┌──

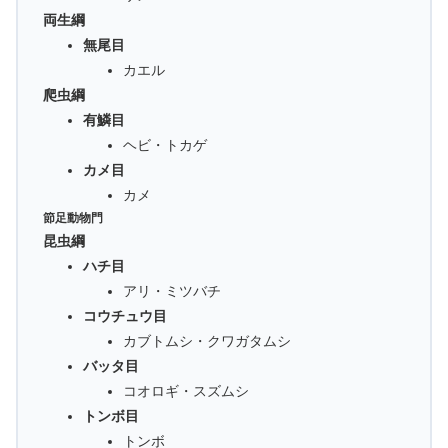
両生綱
無尾目
カエル
爬虫綱
有鱗目
ヘビ・トカゲ
カメ目
カメ
節足動物門
昆虫綱
ハチ目
アリ・ミツバチ
コウチュウ目
カブトムシ・クワガタムシ
バッタ目
コオロギ・スズムシ
トンボ目
トンボ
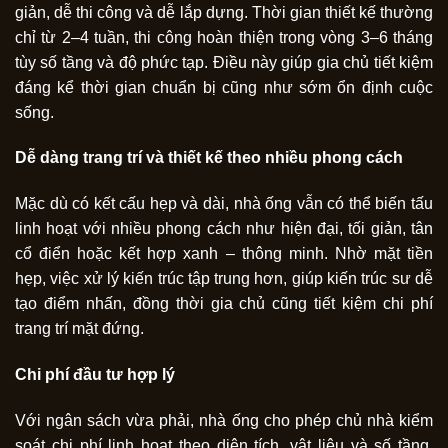
giản, dễ thi công và dễ lắp dựng. Thời gian thiết kế thường
chỉ từ 2–4 tuần, thi công hoàn thiện trong vòng 3–6 tháng
tùy số tầng và độ phức tạp. Điều này giúp gia chủ tiết kiệm
đáng kể thời gian chuẩn bị cũng như sớm ổn định cuộc
sống.
Dễ dàng trang trí và thiết kế theo nhiều phong cách
Mặc dù có kết cấu hẹp và dài, nhà ống vẫn có thể biến tấu
linh hoạt với nhiều phong cách như hiện đại, tối giản, tân
cổ điển hoặc kết hợp xanh – thông minh. Nhờ mặt tiền
hẹp, việc xử lý kiến trúc tập trung hơn, giúp kiến trúc sư dễ
tạo điểm nhấn, đồng thời gia chủ cũng tiết kiệm chi phí
trang trí mặt đứng.
Chi phí đầu tư hợp lý
Với ngân sách vừa phải, nhà ống cho phép chủ nhà kiểm
soát chi phí linh hoạt theo diện tích, vật liệu và số tầng.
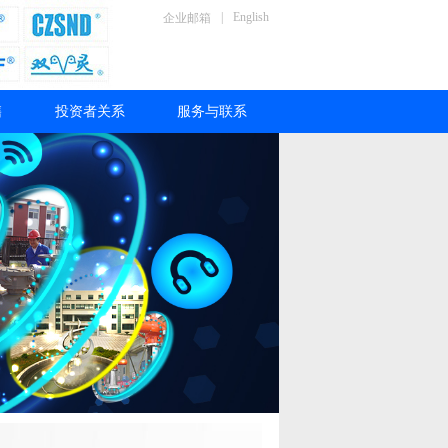
|
English
企业邮箱
售
投资者关系
服务与联系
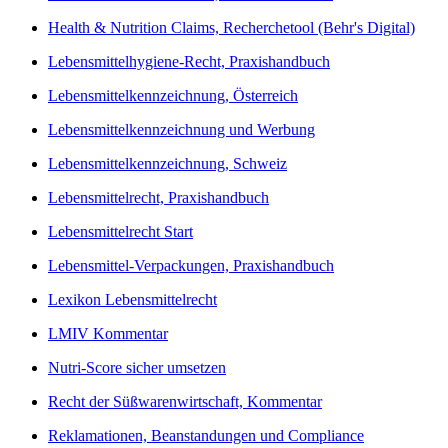
Health & Nutrition Claims, Recherchetool (Behr's Digital)
Lebensmittelhygiene-Recht, Praxishandbuch
Lebensmittelkennzeichnung, Österreich
Lebensmittelkennzeichnung und Werbung
Lebensmittelkennzeichnung, Schweiz
Lebensmittelrecht, Praxishandbuch
Lebensmittelrecht Start
Lebensmittel-Verpackungen, Praxishandbuch
Lexikon Lebensmittelrecht
LMIV Kommentar
Nutri-Score sicher umsetzen
Recht der Süßwarenwirtschaft, Kommentar
Reklamationen, Beanstandungen und Compliance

└──

Render the lines of the listing above as a Markdown table with the columns Row and Entry. Start with the line that contains "Health & Nutrition" and go on through the end of the listing, numbering each row and leaving out blank lines.

Problem solution -
| Row | Entry |
|---|---|
| 1 | Health & Nutrition Claims, Recherchetool (Behr's Digital) |
| 2 | Lebensmittelhygiene-Recht, Praxishandbuch |
| 3 | Lebensmittelkennzeichnung, Österreich |
| 4 | Lebensmittelkennzeichnung und Werbung |
| 5 | Lebensmittelkennzeichnung, Schweiz |
| 6 | Lebensmittelrecht, Praxishandbuch |
| 7 | Lebensmittelrecht Start |
| 8 | Lebensmittel-Verpackungen, Praxishandbuch |
| 9 | Lexikon Lebensmittelrecht |
| 10 | LMIV Kommentar |
| 11 | Nutri-Score sicher umsetzen |
| 12 | Recht der Süßwarenwirtschaft, Kommentar |
| 13 | Reklamationen, Beanstandungen und Compliance |